Source extract below:

AT&T Stock: Here’s Why AT&T Is One Dividend Stock to Hold Forever

AT&T StockLove AT&T Stock’s Dividend

AT&T Inc. (NYSE:T) is your classic dividend stock. That’s why you often only see AT&T stock in widow and orphan portfolios. But that’s a good thing when it comes to investing.

AT&T is the second-largest cell phone provider and the largest pay-TV provider in the U.S. If you look at your phone or cable bill every year, you’ll notice that the price keeps increasing. You might complain, but at the end of the day, it’s just too much of a hassle to switch carriers. And that’s great for AT&T stock and its shareholders.

The telecom giant’s subscription-based revenue streams and ability to raise the price of them every year provides the company with stable revenue and cash flow that makes the company a dependable source of income for dividend investors.

AT&T has been raising its dividend every year since it started issuing dividends in 1984. That qualifies the company as a “dividend aristocrat,” which means it is an S&P 500 company that has increased its dividend for at least 25 consecutive years. That puts AT&T in an elite group of well-known blue-chip companies.

End of Source extract.
Data below:

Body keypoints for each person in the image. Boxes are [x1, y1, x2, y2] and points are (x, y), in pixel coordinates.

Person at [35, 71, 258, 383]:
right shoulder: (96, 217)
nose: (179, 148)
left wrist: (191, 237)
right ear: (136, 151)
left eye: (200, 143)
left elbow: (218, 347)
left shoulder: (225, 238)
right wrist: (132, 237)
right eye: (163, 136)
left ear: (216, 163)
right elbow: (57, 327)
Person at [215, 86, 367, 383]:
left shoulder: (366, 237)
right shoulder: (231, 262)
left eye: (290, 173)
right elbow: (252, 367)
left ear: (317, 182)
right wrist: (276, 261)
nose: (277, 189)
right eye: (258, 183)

End of Data.

Work task 1:
According to the article on AT&T stock, why is the company a dependable source of income for dividend investors? Answer in one to three sentences.
Work task 2:
Write a continuation of the article on AT&T stock, starting after its last sentence.
The entries are separate material and have nothing to do with the article on AT&T stock.

Answer section 1:
AT&T earns subscription-based revenue and can raise those prices every year. This gives the company stable revenue and cash flow.

Answer section 2:
And AT&T does not plan to buck that trend anytime soon. The company just announced that it’s increasing its dividend from $0.47 per quarter to $0.48 per quarter. (Source: “AT&T Increases Quarterly Dividend by 2.1 Percent,” AT&T Inc., December 18, 2015.) That may sound low, as it’s only a 2.1% increase, but when you consider that AT&T stock’s current dividend yield is a juicy 5.17%, shareholders can be a bit forgiving.

And now with the recent $49.0-billion acquisition of DirectTV, that streak should be able to continue into the foreseeable future. The deal substantially increases AT&T’s customer base in the U.S. and opens the company up to DirecTV’s business in Latin America, which should provide another stream of revenue growth.

These new revenue streams should boost AT&T cash flow, which should help the company to continue rewarding investors through steadily increasing dividends.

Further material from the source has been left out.